* [TEXT PASSAGE]:
There are some recipes for bread machines and not on the Internet too.  I just Googled Wonder Bread recipe to start.

 

MANNA's picture
MANNA

Have them choose a recipe and then help them make it. They will try it since they made it. Lots of positive reinforcment here no matter what the results. Once they get excited about it then they'll want to try making different ones. My 3 yr old loves to cook with me. All I have to do now is measure out the ingreadients and she does the rest on her own. And she is so excited to try what she made. When Im gone I will always be with her when she cooks. And a little bit of me will get passed on to generations I will never know.

AnnieT's picture
AnnieT

You might check out the three hour no knead white bread that Wandering Bread posted on TFL late last year. Very easy and really delicious - my 10 year old grandgirl made her first loaf this week with Nana's supervision. The girls like it for toast and grilled cheese sandwiches and it's easier for them to slice for school lunches than my sourdough loaves. A.

MANNA's picture
MANNA

I baked a couple loafs of this today just to see what it was like.

Doc Tracy's picture
Doc Tracy

Try Laurel'Kitchen Bread Book Fetherpuff bread in a Pullman pan using white whole wheat. Or, her buttermilk bread.

If those don't work, go with Tx Farmer's Pain de mie breads.

* [BRIEF]: Check each statement against the bread thread above, answering yes or no and quoting the words of the thread that settle it: (a) MANNA's 3-year-old measures out the ingredients. (b) AnnieT's 10-year-old granddaughter made her first loaf this week. (c) Doc Tracy suggests making the Fetherpuff bread with white whole wheat.

* [INFORMATION SUPPLIED]:
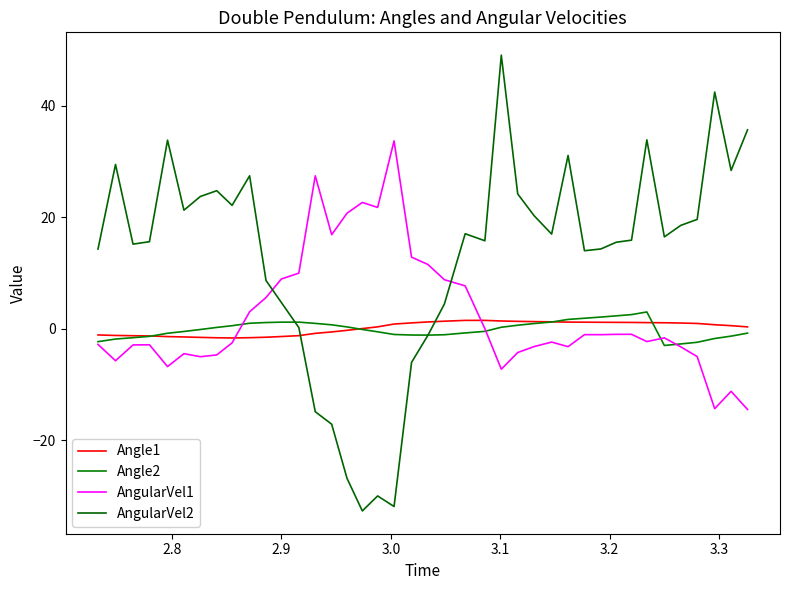

How many lines are shown in the chart?

4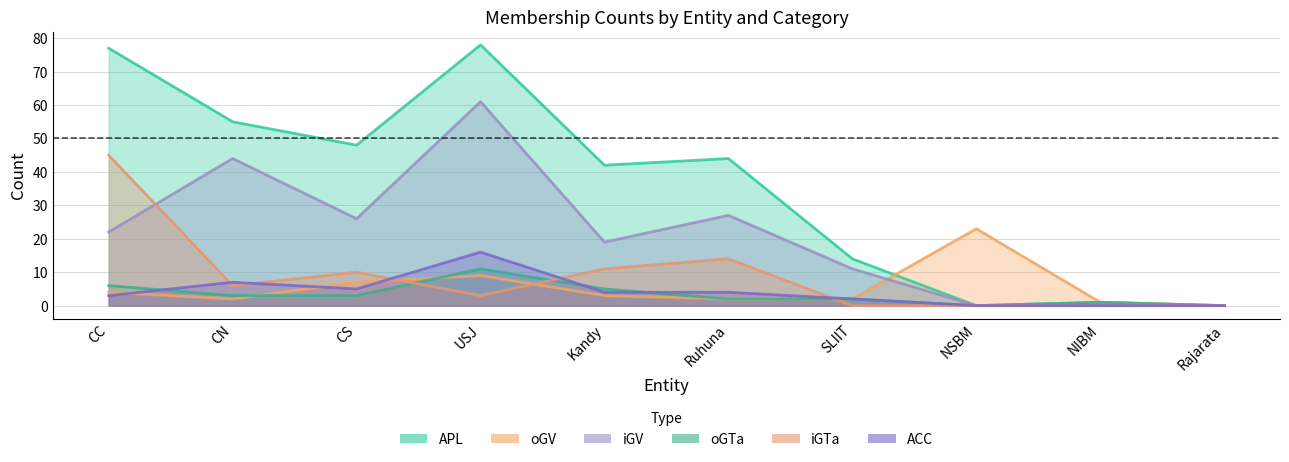

What is the label of the 1st point from the right?

Rajarata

* [FINAL ANSWER]:
(a) No: "All I have to do now is measure out the ingreadients and she does the rest on her own."
(b) Yes: "my 10 year old grandgirl made her first loaf this week with Nana's supervision."
(c) Yes: "Try Laurel'Kitchen Bread Book Fetherpuff bread in a Pullman pan using white whole wheat."